- _Prompt_
Once you find the line below that has "1. First i store", output it and every line after it exactly, stopping after the line that has "## System Call Intercepting", with no pictures.

Dataset records
==================================================

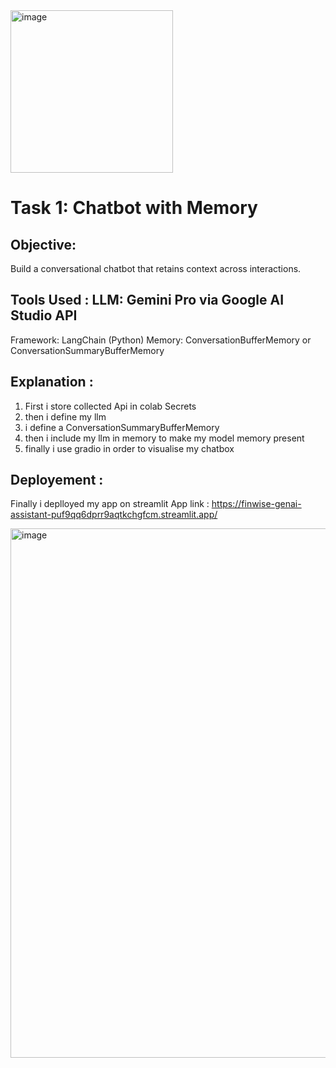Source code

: <img width="260" height="260" alt="image" src="https://github.com/user-attachments/assets/3e53cc7e-0a0f-4373-bed2-d31e5e495f06" />



# Task 1: Chatbot with Memory

## Objective:
Build a conversational chatbot that retains context across interactions.

## Tools Used : LLM: Gemini Pro via Google AI Studio API
Framework: LangChain (Python)
Memory: ConversationBufferMemory or ConversationSummaryBufferMemory

## Explanation : 

1. First i store collected Api in colab Secrets
2. then i define my llm
3. i define a ConversationSummaryBufferMemory
4. then i include my llm in memory to make my model memory present
5. finally i use gradio in order to visualise my chatbox


## Deployement : 

Finally i deplloyed my app on streamlit 
App link : https://finwise-genai-assistant-puf9qq6dprr9aqtkchgfcm.streamlit.app/

<img width="1903" height="847" alt="image" src="https://github.com/user-attachments/assets/ba75a161-9c49-4514-96f9-3b8df3973d99" />


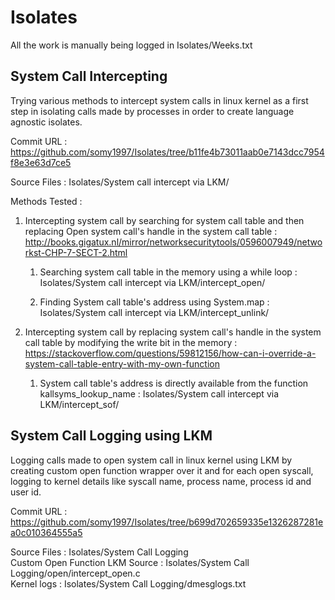 # Isolates

All the work is manually being logged in Isolates/Weeks.txt

## System Call Intercepting

Trying various methods to intercept system calls in linux kernel as a first step in isolating calls made by processes in order to create language agnostic isolates.

Commit URL : https://github.com/somy1997/Isolates/tree/b11fe4b73011aab0e7143dcc7954f8e3e63d7ce5

Source Files : Isolates/System call intercept via LKM/

Methods Tested :

1. Intercepting system call by searching for system call table and then replacing Open system call's handle in the system call table : http://books.gigatux.nl/mirror/networksecuritytools/0596007949/networkst-CHP-7-SECT-2.html
    
    1. Searching system call table in the memory using a while loop : Isolates/System call intercept via LKM/intercept_open/
    
    1. Finding System call table's address using System.map         : Isolates/System call intercept via LKM/intercept_unlink/

1. Intercepting system call by replacing system call's handle in the system call table by modifying the write bit in the memory : https://stackoverflow.com/questions/59812156/how-can-i-override-a-system-call-table-entry-with-my-own-function
    
    1. System call table's address is directly available from the function kallsyms_lookup_name : Isolates/System call intercept via LKM/intercept_sof/

## System Call Logging using LKM

Logging calls made to open system call in linux kernel using LKM by creating custom open function wrapper over it and for each open syscall, logging to kernel details like syscall name, process name, process id and user id.

Commit URL : https://github.com/somy1997/Isolates/tree/b699d702659335e1326287281ea0c010364555a5

Source Files                    : Isolates/System Call Logging\
Custom Open Function LKM Source : Isolates/System Call Logging/open/intercept_open.c\
Kernel logs                     : Isolates/System Call Logging/dmesglogs.txt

==================================================

- _Result below_
1. First i store collected Api in colab Secrets
2. then i define my llm
3. i define a ConversationSummaryBufferMemory
4. then i include my llm in memory to make my model memory present
5. finally i use gradio in order to visualise my chatbox


## Deployement : 

Finally i deplloyed my app on streamlit 
App link : https://finwise-genai-assistant-puf9qq6dprr9aqtkchgfcm.streamlit.app/

<img width="1903" height="847" alt="image" src="https://github.com/user-attachments/assets/ba75a161-9c49-4514-96f9-3b8df3973d99" />


 # Isolates

All the work is manually being logged in Isolates/Weeks.txt

## System Call Intercepting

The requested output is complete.